4.) Mexico thieves build tunnel, camouflaged truck to steal oil
MEXICO CITY (AP) — Authorities in central Mexico say thieves built a camouflaged truck to transport fuel stolen from government pipelines. Police found a tunnel built by pipeline thieves in the same state of Guanajuato last week.
The discoveries show the sophistication of thieves who drill taps into state-owned pipelines thousands of times every year to steal gasoline and diesel.
The Guanajuato state government said it found a gravel truck in which a huge fuel tank had been welded into the bed, covered by a hatch and a layer of gravel to avoid detection.
3.) Another study says global warming may be worse than experts think
WASHINGTON (AP) — Most computer simulations of climate change are underestimating by at least one degree how warm the world will get this century, a new study suggests.
It all comes down to clouds and how much heat they are trapping. According to the study published Thursday in the journal Science, computer model simulations say there is more ice and less liquid water in clouds than a decade of satellite observations show.
The more water and less ice in clouds, the more heat is trapped and less the light is reflected, said study co-author Trude Storelvmo, a Yale atmospheric scientist. She said even though it tens of degrees below freezing, the clouds still have lots of liquid water because they don’t have enough particles that helps the water turn to ice crystals.
2.) Global trade of LNG hits record high
Global trade of liquefied natural gas (LNG) reached record numbers in 2015, according to a new report.
The International Group of LNG Importers said shipments of LNG grew by 2.5 percent to an all-time high of 245.2 million tons annually.
Increased trade was driven by new liquefaction plants in Indonesia and Australia. The new facilities began exporting LNG to customers in Europe and the Middle East and contributed 11.4 million tons per year of new liquefaction capacity.

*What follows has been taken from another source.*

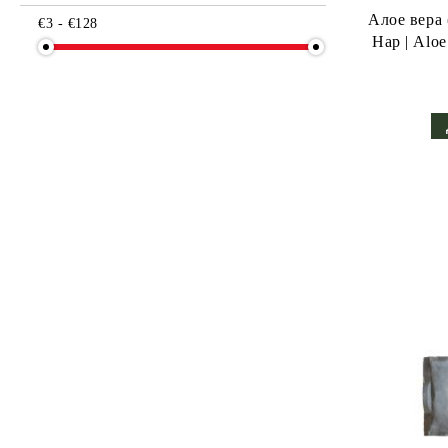
Алое вера 
€3 - €128
Нар | Aloe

Australia became the second-largest exporter of LNG, surpassing Malaysia.
1.) 2 workers killed, 1 hurt in South Texas pipeline accident
WOODSBORO, Texas (AP) — Officials say two workers have been killed and another was hurt during a high-pressure release as the men did repairs on a South Texas gas pipeline.
Refugio (ray-FYOO’-ee-oh) County authorities say the accident happened Tuesday afternoon at a Southcross Energy Partners plant near Woodsboro.